As a young man, Onslow Ford attended the Royal Naval College, Dartmouth (1922). He served in the navy in the early 1930s, leaving in 1937 to pursue a career as an artist. He traveled first to Paris, where he briefly studied with Fernand Léger and met the Surrealist artist Matta. In the summer of 1938, Onslow Ford and Matta developed an artistic partnership in Brittany, painting together and refining their automatic processes. As part of his ongoing search for methods of making spontaneous imagery, in 1939 Onslow Ford invented coulage (the term based on couler, meaning “to flow” in French), a technique that anticipated the work of Hans Hofmann and Jackson Pollock. In works such as Without Bounds, (1939), Onslow Ford poured enamel directly onto the canvas, moving it around so that dried deposits made forms on a grid superimposed onto the canvas support. He also joined the Parisian Surrealist group in 1939, and through his influence and that of Matta, the Surrealist circle became increasingly interested in an abstract visual lexicon linked to metaphysics and mystical philosophy. That same year, Onslow Ford was called back to the navy and returned to England; the work he made during this period in England features complex astral scenes with biomorphic Surrealist forms (Propaganda, 1940), reflecting the anxious tenor of a country at war. At the invitation of artist and poet Kay Sage, he traveled to New York in 1941, where he gave lectures on Surrealism at the New School for Social Research and, with Harold Putzel, organized a show of Surrealist art at the school. Onslow Ford and his wife Jacqueline lived in Mexico from 1941 to 1948, during which time they both contributed to Wolfgang Paalen’s DYN review (19427–48). Inspired by the Mexican Erongarícuaro region, his paintings of the 1940s combine cosmic elements with illuminated landscapes featuring islands, pyramids, tropical fauna, and volcanoes. By the mid-1940s, the artist’s work began to feature large pointillist dots and luminous solar systems.

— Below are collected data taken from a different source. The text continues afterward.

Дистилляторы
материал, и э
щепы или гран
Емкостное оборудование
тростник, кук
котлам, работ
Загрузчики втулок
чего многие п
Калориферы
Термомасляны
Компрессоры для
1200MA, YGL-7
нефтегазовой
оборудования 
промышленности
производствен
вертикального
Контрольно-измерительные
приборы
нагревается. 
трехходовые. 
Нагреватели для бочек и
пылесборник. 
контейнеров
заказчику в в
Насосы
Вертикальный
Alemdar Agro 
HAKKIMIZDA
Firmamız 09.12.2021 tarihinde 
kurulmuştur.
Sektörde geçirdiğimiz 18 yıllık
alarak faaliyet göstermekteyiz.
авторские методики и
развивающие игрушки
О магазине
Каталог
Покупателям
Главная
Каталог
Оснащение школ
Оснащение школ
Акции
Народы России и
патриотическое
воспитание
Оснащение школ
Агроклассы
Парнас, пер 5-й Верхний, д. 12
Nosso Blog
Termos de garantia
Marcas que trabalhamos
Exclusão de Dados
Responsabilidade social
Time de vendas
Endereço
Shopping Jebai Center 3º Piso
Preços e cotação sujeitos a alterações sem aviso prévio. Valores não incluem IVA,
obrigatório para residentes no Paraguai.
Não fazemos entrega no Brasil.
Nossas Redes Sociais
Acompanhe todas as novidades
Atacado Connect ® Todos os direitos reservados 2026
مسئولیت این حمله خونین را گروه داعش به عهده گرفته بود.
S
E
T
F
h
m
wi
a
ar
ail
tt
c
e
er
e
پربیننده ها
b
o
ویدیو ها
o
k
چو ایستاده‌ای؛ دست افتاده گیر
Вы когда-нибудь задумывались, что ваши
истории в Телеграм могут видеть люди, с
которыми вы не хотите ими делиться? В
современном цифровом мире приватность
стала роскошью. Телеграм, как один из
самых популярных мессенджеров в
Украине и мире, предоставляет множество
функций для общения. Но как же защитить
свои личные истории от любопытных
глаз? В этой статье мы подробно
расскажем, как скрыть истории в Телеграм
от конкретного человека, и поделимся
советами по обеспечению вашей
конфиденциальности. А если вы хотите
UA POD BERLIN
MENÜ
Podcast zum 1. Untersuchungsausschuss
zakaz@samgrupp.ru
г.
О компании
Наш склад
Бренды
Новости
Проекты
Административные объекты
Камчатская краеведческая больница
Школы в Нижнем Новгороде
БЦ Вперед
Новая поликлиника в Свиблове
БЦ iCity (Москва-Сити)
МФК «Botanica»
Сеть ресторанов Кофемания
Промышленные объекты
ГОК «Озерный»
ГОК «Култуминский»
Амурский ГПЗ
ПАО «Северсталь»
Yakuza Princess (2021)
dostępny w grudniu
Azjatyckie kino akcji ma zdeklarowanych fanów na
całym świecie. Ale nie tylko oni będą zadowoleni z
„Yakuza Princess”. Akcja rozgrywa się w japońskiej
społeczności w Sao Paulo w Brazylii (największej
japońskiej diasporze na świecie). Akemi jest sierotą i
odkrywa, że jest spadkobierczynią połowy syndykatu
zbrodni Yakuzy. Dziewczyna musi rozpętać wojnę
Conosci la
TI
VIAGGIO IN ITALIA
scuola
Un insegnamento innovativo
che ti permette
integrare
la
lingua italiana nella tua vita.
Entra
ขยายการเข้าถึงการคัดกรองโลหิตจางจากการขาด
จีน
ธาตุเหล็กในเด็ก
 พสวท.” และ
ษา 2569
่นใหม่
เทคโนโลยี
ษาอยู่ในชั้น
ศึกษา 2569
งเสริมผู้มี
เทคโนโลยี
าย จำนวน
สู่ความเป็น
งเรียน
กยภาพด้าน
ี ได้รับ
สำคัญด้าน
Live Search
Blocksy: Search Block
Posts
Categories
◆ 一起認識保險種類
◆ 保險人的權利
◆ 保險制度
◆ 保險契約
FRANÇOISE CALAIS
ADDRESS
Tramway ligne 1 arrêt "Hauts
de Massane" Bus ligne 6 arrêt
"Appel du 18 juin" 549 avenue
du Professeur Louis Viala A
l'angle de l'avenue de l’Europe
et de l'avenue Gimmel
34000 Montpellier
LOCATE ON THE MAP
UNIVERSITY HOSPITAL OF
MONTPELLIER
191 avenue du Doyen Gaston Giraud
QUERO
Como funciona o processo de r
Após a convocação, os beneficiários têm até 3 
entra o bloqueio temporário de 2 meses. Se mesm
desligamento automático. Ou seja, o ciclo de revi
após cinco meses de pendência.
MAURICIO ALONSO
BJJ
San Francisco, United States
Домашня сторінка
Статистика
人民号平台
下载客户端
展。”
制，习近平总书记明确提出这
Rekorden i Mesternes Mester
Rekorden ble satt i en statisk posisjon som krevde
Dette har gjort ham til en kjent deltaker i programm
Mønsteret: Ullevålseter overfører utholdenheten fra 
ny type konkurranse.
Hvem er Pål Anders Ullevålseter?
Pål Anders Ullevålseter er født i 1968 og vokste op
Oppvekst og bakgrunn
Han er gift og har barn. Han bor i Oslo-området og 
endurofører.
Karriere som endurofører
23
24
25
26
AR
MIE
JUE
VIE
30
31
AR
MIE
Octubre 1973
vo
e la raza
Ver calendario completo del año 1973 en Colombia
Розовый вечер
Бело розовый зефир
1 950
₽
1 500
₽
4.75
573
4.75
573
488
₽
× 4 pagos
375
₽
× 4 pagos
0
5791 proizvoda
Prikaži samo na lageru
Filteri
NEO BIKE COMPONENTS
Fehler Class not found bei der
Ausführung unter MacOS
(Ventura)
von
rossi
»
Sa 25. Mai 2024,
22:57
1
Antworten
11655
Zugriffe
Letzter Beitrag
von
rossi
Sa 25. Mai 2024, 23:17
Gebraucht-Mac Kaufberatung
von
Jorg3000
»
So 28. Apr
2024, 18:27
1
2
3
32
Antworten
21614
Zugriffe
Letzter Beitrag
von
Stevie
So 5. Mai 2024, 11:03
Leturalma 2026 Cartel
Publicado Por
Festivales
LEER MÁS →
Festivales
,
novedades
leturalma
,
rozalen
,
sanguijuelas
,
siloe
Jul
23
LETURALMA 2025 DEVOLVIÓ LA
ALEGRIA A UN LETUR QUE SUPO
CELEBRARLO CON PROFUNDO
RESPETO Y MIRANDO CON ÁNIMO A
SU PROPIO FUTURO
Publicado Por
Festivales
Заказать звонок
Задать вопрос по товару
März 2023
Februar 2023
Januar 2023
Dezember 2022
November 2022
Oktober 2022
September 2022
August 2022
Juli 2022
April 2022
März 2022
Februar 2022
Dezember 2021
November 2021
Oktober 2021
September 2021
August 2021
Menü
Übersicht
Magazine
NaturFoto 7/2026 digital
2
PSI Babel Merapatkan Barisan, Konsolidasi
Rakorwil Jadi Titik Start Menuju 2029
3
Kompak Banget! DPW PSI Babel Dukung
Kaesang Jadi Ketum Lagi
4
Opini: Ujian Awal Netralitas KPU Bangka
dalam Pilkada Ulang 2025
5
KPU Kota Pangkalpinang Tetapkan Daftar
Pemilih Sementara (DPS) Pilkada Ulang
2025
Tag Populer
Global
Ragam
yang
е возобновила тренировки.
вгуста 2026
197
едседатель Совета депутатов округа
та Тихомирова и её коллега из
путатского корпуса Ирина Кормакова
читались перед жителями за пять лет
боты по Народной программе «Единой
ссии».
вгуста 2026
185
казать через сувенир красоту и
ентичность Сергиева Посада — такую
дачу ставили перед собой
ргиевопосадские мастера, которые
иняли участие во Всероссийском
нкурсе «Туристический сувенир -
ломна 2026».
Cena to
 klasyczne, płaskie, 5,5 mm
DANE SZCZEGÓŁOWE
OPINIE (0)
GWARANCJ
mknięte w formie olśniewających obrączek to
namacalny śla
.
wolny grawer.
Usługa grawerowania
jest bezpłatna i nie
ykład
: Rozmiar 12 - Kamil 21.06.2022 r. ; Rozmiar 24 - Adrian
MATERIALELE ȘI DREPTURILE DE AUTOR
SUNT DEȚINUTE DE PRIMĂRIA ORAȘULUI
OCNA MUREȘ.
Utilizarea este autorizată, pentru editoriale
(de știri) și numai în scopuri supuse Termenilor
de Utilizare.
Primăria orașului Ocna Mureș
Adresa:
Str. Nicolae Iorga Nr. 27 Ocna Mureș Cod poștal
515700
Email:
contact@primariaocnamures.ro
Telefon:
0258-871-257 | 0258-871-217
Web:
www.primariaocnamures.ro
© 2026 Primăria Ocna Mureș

In 1947 Onslow Ford moved to San Francisco; he formed the Dynaton artists’ group with Matta, Sybil Moholy-Nagy, and Paalen, and they exhibited together at the San Francisco Museum of Art. The Dynaton artists described their artworks as objects for meditation. In Onslow Ford’s paintings of this period, he eradicated the landscape but retained elements of the natural world and dynamism suggestive of flora, fecundity, and weather. Beginning in 1952, he studied calligraphy with the Zen teacher Hodo Tobase. Onslow Ford’s interest in spontaneous painting processes increased, and by 1958 he was using a quick-drying paint to develop a form of action painting: he dotted the canvas with a brush and made loose, calligraphic circles, replacing his earlier grids with fluid composition. He continued to paint through 2002, often making outer space-themed pictures that demonstrate his interest in abstract forms and lines, and died on November 9, 2003, in Inverness, California.


Onslow Ford’s work was featured in the Exposition Internationale du Surréalisme, Paris (1938) and Salon des Independents, Paris (1939), and has been included in group shows at such institutions as the San Francisco Museum of Art (1951); The Museum of Modern Art, New York (1968); Grand Palais, Paris (1982); Musée national d’art moderne, Paris (1990); Musée d’art moderne de la Ville de Paris (1997); Guggenheim Museum, New York (2009); and Los Angeles County Museum of Art (2012). He has been the subject of numerous solo presentations, including those at the San Francisco Museum of Art (1948, 1964) and Museo de Arte Contemporáneo, Santiago, Chile (1995).